Set exercise — According to the typhoon report, how strong were the wind gusts when Typhoon Man-yi crossed land?

Text —
-=-=-
Thousands of people have been evacuated as Typhoon Man-yi moves along Japan’s northeast coast. People fear the strong winds and heavy rains could increase radioactive leaks from the crippled Fukushima Daiichi nuclear power plant.
Typhoon Man-yi crossed land early Monday morning, bringing gusts of wind of up to 100 miles per hour as it moved north toward the Tokyo region and the Fukushima Prefecture.
Australian nuclear expert Dr. Tilman Ruff from the University of Melbourne said the typhoon “poses a danger” to the damaged Fukushima nuclear power plant. Workers have already been struggling to contain radioactive leaks after the 9.0-earthquake and tsunami that triggered the nuclear disaster in March 2011.
“The electrical supply, anything that is above the ground that is susceptible to wind damage, that includes much of the piping and the power supply, would be vulnerable to typhoon damage,” Ruff said in a phone interview.
-=-=-
Extracted records
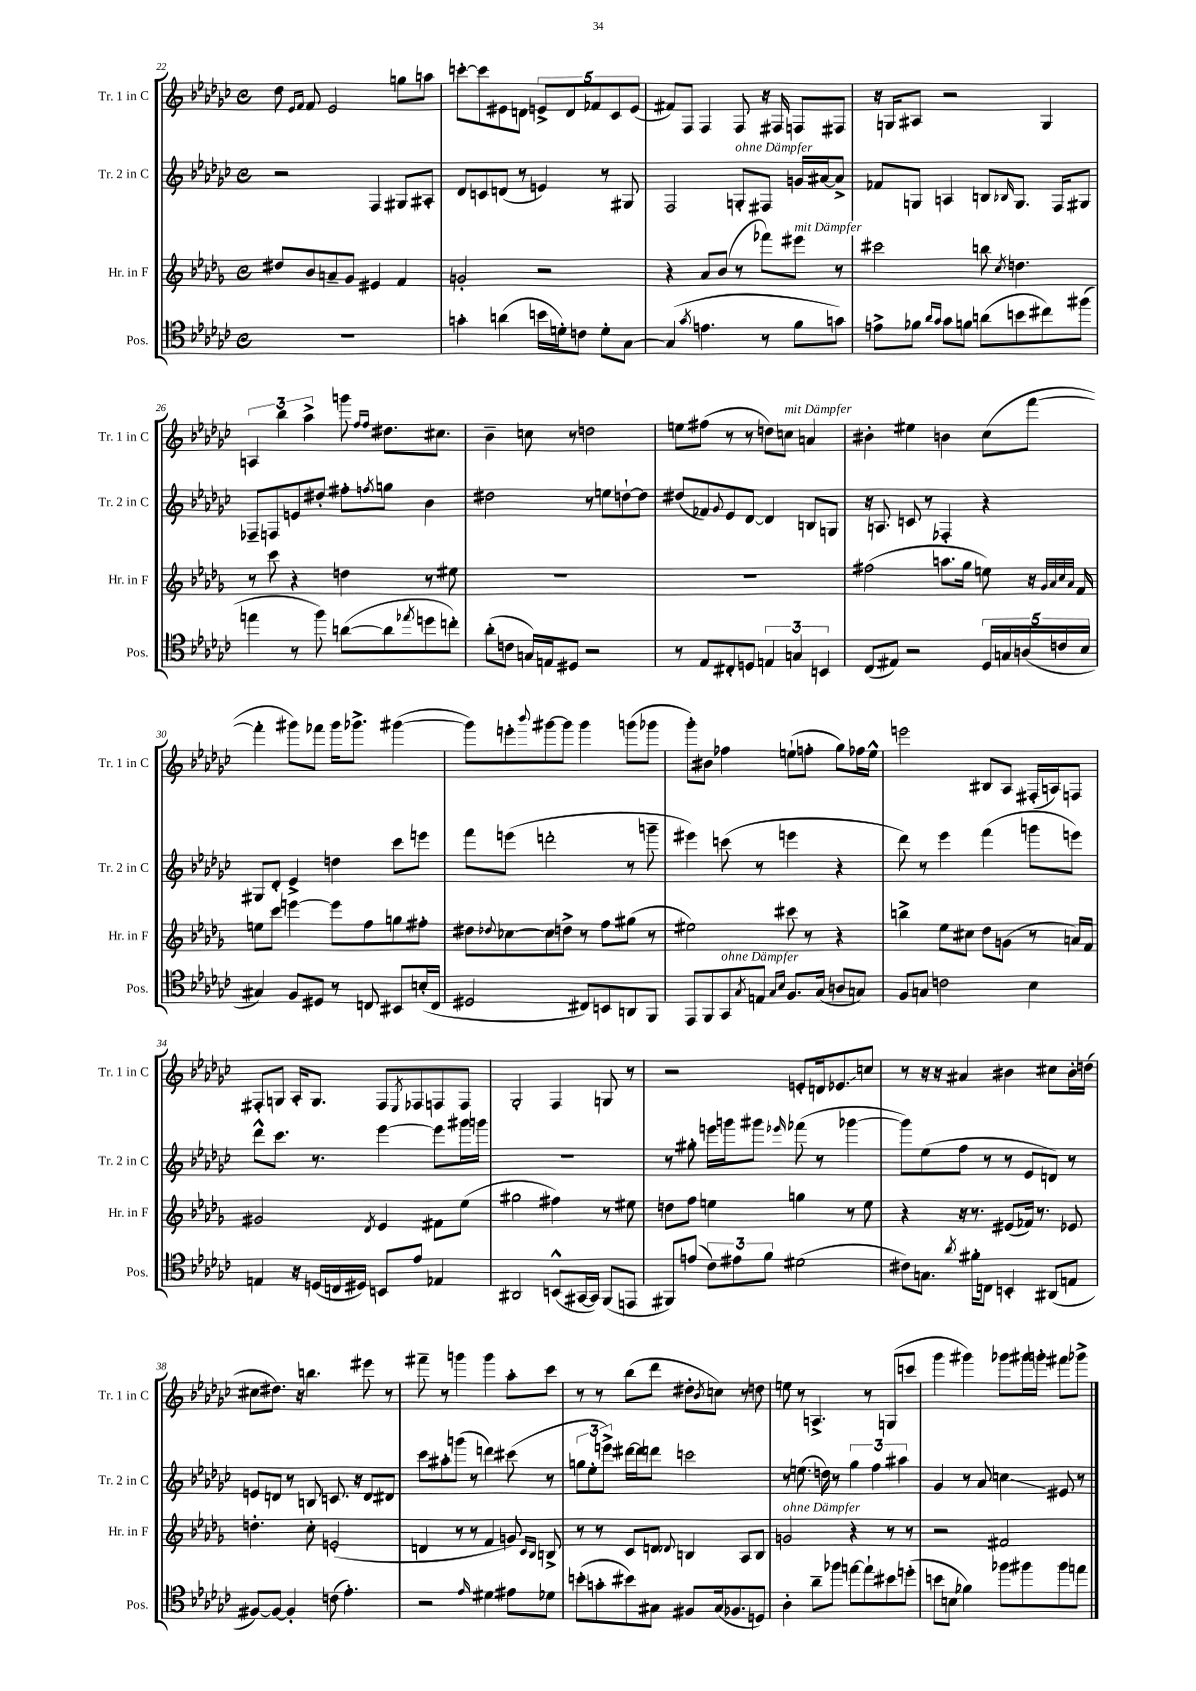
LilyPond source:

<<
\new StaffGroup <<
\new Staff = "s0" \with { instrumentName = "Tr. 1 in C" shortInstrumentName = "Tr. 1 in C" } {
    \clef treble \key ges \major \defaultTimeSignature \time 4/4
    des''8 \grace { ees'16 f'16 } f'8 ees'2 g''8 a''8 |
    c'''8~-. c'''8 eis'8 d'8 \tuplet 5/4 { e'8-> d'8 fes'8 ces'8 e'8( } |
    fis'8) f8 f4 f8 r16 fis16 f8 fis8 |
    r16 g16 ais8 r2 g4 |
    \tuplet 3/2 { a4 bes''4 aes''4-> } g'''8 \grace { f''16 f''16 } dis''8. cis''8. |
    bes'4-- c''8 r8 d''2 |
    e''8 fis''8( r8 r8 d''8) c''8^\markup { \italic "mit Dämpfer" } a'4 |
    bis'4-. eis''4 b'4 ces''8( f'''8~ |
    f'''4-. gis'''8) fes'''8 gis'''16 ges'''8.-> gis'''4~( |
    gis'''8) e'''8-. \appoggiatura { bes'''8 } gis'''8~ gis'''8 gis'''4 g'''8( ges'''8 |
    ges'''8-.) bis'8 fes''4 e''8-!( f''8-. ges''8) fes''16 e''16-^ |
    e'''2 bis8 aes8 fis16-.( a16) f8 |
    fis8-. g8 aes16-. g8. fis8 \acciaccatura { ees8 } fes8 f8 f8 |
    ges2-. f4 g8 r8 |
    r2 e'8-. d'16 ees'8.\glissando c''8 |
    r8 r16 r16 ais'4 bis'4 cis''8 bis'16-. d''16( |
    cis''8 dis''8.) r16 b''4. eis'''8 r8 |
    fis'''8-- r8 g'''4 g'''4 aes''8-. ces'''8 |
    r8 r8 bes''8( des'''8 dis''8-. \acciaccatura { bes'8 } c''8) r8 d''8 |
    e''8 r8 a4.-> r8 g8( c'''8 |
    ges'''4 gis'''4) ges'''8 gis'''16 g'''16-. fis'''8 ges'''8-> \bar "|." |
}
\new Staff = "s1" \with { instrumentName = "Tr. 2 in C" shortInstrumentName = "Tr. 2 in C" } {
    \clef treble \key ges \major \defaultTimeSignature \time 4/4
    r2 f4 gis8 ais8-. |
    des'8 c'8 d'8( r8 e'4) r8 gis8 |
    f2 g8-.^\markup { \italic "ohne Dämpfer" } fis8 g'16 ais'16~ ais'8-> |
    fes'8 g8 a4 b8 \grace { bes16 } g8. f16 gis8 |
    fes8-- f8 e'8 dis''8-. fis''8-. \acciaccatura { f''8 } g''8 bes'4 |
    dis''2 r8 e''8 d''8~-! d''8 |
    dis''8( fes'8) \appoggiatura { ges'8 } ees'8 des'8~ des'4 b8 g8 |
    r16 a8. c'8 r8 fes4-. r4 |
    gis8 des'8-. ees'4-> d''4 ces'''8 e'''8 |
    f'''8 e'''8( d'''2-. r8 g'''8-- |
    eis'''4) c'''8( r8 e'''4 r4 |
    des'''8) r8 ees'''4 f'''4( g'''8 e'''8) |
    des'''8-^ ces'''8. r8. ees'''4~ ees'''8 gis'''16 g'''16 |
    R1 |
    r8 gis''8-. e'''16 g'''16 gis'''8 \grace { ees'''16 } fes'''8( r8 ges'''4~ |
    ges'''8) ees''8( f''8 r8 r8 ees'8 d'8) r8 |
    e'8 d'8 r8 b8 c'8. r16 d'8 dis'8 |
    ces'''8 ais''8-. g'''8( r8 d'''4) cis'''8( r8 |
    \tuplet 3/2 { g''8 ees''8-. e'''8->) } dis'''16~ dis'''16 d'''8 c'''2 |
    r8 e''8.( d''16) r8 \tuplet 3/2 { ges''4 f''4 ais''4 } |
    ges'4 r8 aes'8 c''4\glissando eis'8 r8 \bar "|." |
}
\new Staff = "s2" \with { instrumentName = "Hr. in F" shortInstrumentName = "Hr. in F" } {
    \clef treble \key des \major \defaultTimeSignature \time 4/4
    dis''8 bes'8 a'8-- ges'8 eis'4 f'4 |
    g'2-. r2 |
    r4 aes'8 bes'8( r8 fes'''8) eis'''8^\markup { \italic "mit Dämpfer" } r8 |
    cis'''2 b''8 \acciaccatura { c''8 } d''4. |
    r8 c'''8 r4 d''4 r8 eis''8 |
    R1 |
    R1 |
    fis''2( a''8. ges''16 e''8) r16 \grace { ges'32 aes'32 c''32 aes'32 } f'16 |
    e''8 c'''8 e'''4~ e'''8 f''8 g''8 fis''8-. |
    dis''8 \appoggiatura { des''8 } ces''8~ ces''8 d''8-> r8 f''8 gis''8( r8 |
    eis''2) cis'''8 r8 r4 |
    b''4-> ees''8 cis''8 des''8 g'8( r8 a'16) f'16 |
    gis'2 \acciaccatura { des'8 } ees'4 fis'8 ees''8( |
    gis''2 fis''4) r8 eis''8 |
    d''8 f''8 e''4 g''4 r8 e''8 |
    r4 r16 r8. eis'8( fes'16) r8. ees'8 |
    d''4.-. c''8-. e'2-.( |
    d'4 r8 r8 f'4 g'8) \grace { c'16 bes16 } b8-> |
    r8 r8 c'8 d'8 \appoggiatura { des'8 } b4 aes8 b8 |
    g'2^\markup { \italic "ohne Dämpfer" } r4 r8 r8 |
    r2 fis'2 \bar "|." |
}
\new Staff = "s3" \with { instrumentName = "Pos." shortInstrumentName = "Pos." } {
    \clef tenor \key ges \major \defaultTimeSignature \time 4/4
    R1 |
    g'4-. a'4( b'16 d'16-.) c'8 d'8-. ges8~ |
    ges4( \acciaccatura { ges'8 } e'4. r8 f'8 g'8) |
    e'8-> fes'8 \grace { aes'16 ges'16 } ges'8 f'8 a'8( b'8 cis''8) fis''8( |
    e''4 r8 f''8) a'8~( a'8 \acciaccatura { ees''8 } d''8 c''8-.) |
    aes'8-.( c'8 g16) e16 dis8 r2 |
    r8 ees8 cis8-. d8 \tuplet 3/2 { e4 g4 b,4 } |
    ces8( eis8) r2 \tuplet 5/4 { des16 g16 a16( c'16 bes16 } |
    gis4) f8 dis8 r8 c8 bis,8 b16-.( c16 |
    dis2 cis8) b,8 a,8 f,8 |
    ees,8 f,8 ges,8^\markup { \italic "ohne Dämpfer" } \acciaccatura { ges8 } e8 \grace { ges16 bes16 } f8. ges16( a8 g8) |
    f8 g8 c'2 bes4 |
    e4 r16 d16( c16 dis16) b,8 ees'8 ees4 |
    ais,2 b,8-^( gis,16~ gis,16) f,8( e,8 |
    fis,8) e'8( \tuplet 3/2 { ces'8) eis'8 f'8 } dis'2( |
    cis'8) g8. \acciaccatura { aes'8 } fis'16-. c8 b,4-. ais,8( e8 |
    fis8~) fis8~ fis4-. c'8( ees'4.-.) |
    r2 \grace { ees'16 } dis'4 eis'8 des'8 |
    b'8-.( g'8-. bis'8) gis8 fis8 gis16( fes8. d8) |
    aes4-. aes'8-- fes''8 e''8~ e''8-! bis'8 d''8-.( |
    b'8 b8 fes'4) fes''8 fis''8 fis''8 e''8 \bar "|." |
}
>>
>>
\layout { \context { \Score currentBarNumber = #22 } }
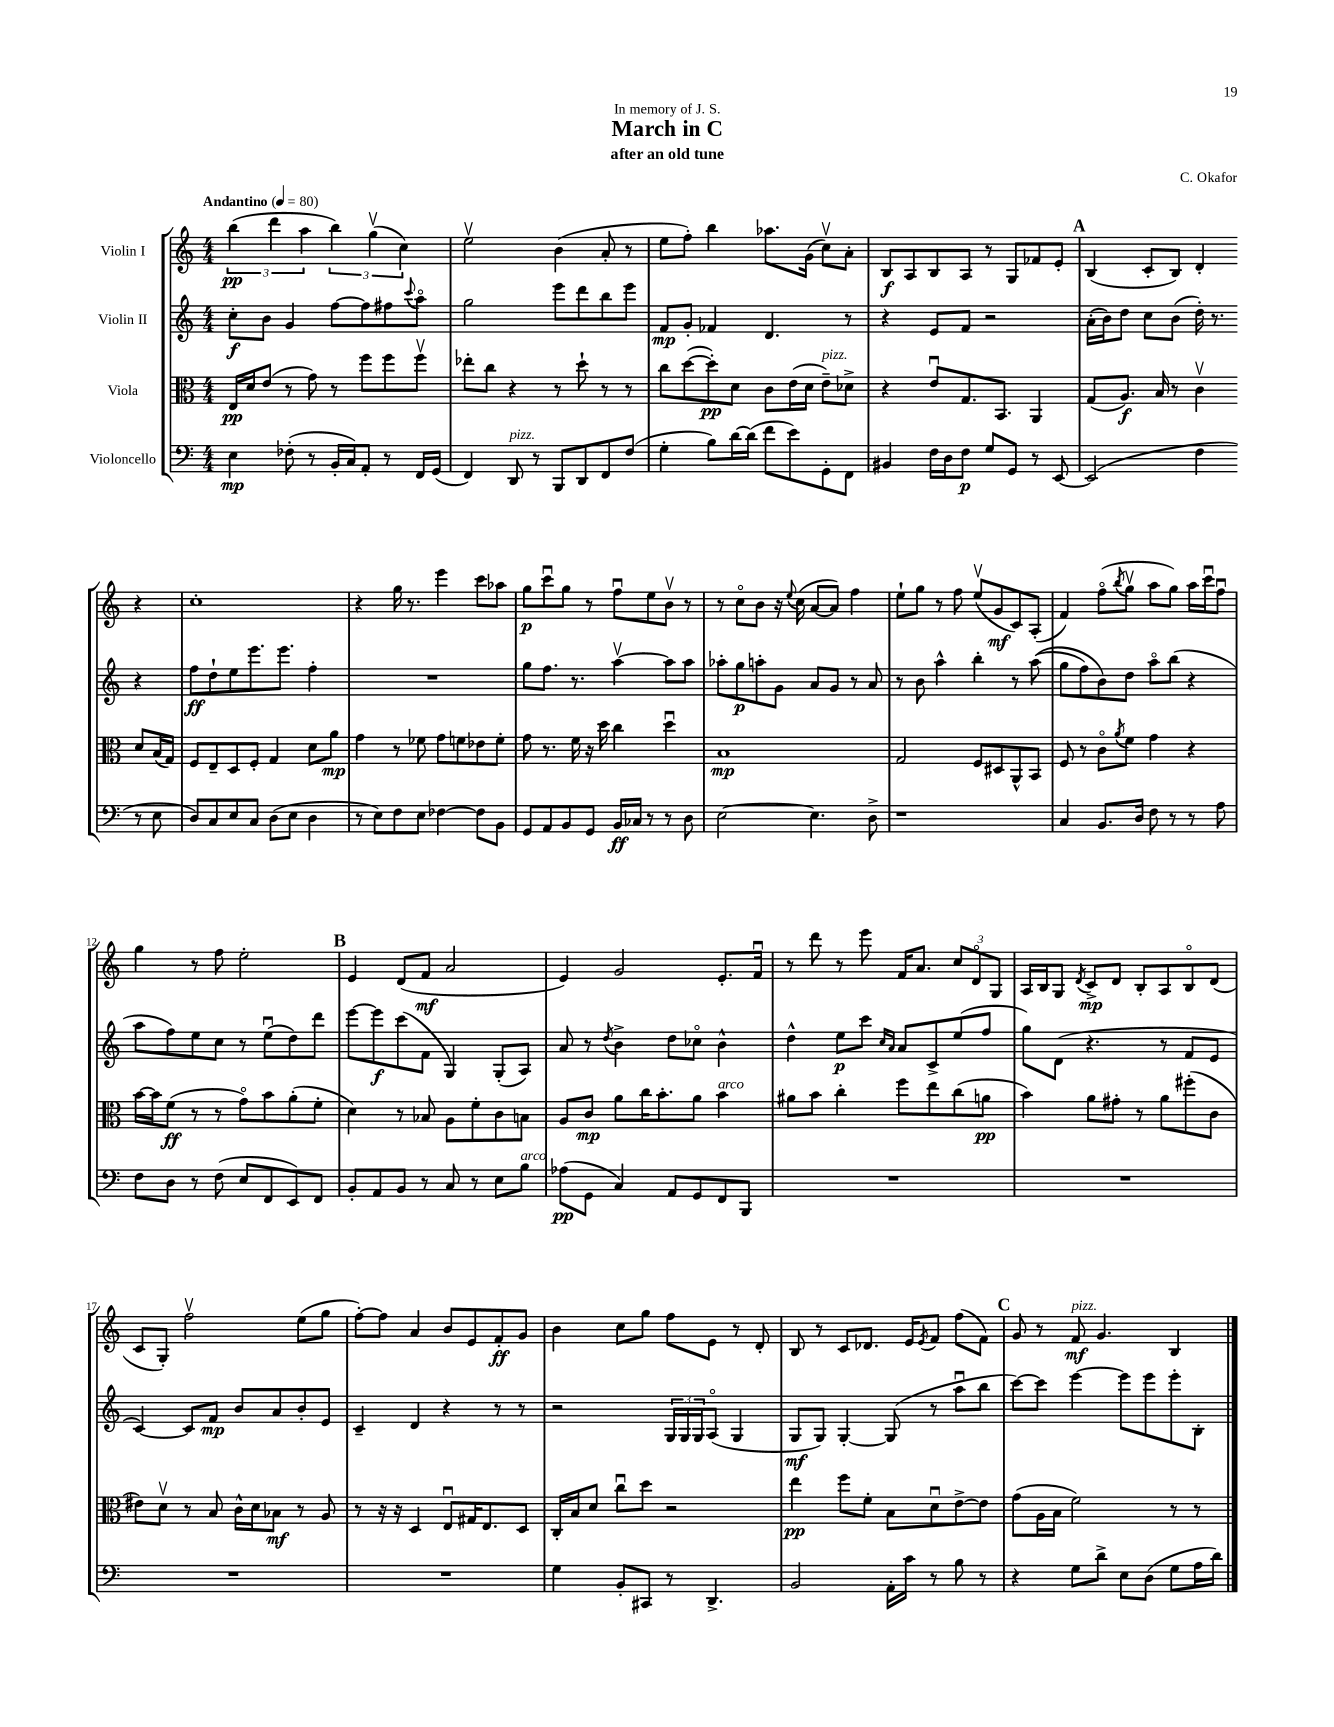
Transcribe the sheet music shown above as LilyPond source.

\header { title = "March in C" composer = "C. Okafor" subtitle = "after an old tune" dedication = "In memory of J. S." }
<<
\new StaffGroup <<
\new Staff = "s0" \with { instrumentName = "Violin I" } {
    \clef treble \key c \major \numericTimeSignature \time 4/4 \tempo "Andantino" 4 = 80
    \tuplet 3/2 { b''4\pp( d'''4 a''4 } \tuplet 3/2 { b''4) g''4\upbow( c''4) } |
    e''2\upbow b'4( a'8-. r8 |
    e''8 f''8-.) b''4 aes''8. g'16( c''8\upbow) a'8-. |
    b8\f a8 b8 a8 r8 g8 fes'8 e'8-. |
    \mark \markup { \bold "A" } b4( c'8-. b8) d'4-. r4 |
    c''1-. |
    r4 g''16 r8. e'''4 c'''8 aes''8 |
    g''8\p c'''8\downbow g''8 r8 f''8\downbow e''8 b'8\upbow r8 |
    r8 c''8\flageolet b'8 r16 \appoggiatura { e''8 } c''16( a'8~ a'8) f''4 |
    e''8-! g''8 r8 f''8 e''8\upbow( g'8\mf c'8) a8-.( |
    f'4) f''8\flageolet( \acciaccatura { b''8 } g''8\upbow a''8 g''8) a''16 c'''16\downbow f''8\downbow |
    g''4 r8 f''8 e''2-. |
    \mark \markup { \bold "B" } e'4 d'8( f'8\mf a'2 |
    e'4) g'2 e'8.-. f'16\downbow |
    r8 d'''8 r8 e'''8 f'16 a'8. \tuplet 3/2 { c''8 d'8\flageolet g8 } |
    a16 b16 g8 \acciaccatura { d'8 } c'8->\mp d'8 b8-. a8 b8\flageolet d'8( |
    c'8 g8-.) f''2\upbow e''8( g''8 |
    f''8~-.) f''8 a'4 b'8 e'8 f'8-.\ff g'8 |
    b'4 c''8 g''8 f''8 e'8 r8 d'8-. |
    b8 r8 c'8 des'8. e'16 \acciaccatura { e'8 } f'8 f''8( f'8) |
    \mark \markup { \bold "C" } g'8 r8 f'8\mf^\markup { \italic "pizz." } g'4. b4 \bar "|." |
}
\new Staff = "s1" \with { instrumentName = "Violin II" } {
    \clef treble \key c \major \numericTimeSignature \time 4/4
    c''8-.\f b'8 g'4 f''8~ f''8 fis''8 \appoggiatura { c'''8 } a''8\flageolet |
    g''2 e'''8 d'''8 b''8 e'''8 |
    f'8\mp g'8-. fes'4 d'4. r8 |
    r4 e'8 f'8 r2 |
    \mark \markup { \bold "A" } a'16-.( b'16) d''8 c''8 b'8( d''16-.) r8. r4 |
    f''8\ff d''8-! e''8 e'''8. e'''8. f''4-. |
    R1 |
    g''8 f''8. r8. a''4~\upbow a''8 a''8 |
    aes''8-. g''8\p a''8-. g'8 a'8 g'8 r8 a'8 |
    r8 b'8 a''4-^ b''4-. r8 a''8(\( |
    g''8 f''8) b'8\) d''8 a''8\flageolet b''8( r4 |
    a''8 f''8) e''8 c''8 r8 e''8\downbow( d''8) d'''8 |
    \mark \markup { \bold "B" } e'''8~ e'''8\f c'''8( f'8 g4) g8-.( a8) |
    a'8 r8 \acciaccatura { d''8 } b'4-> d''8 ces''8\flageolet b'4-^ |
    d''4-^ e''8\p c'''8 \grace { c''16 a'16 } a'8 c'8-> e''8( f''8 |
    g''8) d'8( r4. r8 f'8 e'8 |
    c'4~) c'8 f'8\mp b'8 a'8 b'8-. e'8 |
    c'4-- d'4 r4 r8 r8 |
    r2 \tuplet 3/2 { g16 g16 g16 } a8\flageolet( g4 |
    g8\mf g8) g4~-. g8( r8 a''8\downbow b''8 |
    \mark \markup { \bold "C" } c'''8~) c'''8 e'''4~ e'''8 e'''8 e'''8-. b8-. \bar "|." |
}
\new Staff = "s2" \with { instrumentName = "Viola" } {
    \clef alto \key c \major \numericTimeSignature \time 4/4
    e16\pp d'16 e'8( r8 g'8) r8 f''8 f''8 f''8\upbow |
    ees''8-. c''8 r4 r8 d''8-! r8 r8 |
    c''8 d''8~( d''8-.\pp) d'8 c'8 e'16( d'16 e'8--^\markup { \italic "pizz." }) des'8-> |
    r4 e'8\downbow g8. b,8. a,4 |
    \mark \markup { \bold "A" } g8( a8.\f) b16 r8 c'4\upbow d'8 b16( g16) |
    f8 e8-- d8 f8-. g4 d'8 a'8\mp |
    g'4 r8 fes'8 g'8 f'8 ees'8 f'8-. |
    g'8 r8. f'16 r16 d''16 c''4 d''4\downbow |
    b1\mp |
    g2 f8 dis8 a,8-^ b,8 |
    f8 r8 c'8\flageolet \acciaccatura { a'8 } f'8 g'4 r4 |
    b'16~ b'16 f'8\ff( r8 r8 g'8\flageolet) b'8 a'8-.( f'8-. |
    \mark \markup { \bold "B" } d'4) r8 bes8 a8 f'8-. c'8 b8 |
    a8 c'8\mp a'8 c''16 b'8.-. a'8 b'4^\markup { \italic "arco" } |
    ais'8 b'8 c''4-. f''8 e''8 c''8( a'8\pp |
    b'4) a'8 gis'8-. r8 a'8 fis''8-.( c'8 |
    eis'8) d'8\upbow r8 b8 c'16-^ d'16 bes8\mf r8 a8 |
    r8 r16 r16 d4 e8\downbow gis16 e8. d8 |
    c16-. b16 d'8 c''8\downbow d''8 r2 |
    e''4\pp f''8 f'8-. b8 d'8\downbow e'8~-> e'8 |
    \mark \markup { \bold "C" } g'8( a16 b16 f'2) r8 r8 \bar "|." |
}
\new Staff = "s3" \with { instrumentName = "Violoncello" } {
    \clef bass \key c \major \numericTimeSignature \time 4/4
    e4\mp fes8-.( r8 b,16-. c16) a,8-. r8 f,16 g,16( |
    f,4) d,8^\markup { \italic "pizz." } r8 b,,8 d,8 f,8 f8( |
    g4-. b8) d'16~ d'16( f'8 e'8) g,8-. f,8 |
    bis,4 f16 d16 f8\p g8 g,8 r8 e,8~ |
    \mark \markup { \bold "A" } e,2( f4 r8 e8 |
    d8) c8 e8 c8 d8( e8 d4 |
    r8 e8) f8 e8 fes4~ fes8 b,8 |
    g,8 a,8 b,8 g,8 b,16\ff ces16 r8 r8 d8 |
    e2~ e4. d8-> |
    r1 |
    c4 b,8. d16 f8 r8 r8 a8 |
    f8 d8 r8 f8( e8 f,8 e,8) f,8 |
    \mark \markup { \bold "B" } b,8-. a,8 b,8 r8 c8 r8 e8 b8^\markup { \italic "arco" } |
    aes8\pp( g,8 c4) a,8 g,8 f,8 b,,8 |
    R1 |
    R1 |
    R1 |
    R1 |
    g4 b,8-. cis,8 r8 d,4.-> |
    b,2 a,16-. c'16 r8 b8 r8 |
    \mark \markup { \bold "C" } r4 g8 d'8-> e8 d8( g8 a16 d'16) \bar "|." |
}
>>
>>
-=-=-
Output for this exercise — Up to 100 miles per hour.